C'est une carte du monde, d'apparence anodine, mais qui jette une lumière crue sur l'un des phénomènes les plus spectaculaires de la mondialisation : la course à la terre.

Ce document, la Matrice des transactions foncières (Land Matrix), consultable depuis vendredi 27 avril sur Internet, donne l'état des lieux des acquisitions et locations de terres agricoles par des acteurs étrangers, publics ou privés, soucieux de subvenir aux besoins alimentaires de la population de leur propre pays. Ce travail a été réalisé, à partir de données rassemblées pour la première fois, par un groupe de chercheurs appartenant, entre autres, au Centre de coopération internationale en recherche agronomique pour le développement (Cirad) et à l'université de Berne.

Ce qu'il montre confirme les soupçons des détracteurs de la "course à la terre", qui voient dans cette évolution récente un accaparement, à l'échelle mondiale, des terres arables au profit des pays les plus riches.

Dans la majorité des cas, ces transactions - qui concernent 1,7 % de la surface agricole dans le monde, essentiellement en Afrique et en Asie du Sud-Est - visent à assurer la sécurité alimentaire du pays de l'investisseur. Les populations concernées dans le pays d'accueil n'ont généralement pas été consultées. La moitié des projets concernent des terres déjà utilisées par les agriculteurs locaux. Quant aux retombées sur l'emploi, elles semblent limitées.

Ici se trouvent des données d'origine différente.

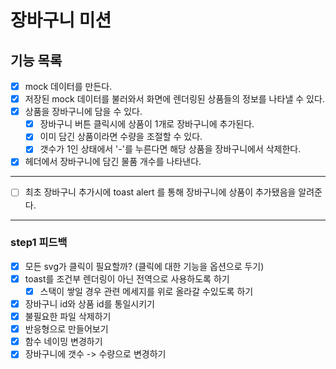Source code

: # 장바구니 미션

## 기능 목록

- [x] mock 데이터를 만든다.
- [x] 저장된 mock 데이터를 불러와서 화면에 렌더링된 상품들의 정보를 나타낼 수 있다.
- [x] 상품을 장바구니에 담을 수 있다.
  - [x] 장바구니 버튼 클릭시에 상품이 1개로 장바구니에 추가된다.
  - [x] 이미 담긴 상품이라면 수량을 조절할 수 있다.
  - [x] 갯수가 1인 상태에서 '-'를 누른다면 해당 상품을 장바구니에서 삭제한다.
- [x] 헤더에서 장바구니에 담긴 물품 개수를 나타낸다.

---

- [ ] 최초 장바구니 추가시에 toast alert 를 통해 장바구니에 상품이 추가됐음을 알려준다.

---

### step1 피드백
- [x] 모든 svg가 클릭이 필요할까? (클릭에 대한 기능을 옵션으로 두기)
- [x] toast를 조건부 렌더링이 아닌 전역으로 사용하도록 하기
  - [x] 스택이 쌓일 경우 관련 메세지를 위로 올라갈 수있도록 하기
- [x] 장바구니 id와 상품 id를 통일시키기
- [x] 불필요한 파일 삭제하기
- [x] 반응형으로 만들어보기
- [x] 함수 네이밍 변경하기
- [x] 장바구니에 갯수 -> 수량으로 변경하기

En 2010, la Banque mondiale avait déjà tiré le signal d'alarme : faute d'une gouvernance foncière adéquate, avait-elle averti, ces transactions, de plus en plus nombreuses avec la hausse des prix agricoles, risquaient de se faire aux dépens des petits agriculteurs. Or c'est sur ceux-là qu'il faut s'appuyer pour faire décoller l'agriculture des pays les plus pauvres.

Où est donc la stratégie "gagnant-gagnant" mise en avant par les investisseurs ? Elle est, en réalité, compromise par les visées spéculatives d'une partie de ceux-ci, par la faiblesse des droits fonciers locaux, mais aussi par l'incapacité des pays cibles à imposer un cadre susceptible de permettre à ces investissements colossaux de profiter à leurs populations.

Tout le monde est d'accord : les agricultures du Sud ont un besoin énorme en capitaux. Mais le recul massif de l'aide publique ces dernières décennies a laissé la voie libre à ces entreprises étrangères, dont certaines réalisent de vrais investissements agricoles quand d'autres se livrent au simple accaparement des terres.

C'est pour cela qu'une gouvernance mondiale de ces transactions s'impose. Le 11 mai, le Comité de la sécurité alimentaire mondiale, qui dépend des Nations unies, doit justement adopter des "directives volontaires sur la gouvernance responsable des régimes fonciers, dans le contexte de la sécurité alimentaire nationale". Cet ensemble de mesures peut constituer un outil précieux pour encadrer achats et locations de terres. Mais il faut, pour cela, que les Etats concernés se les approprient - et les appliquent.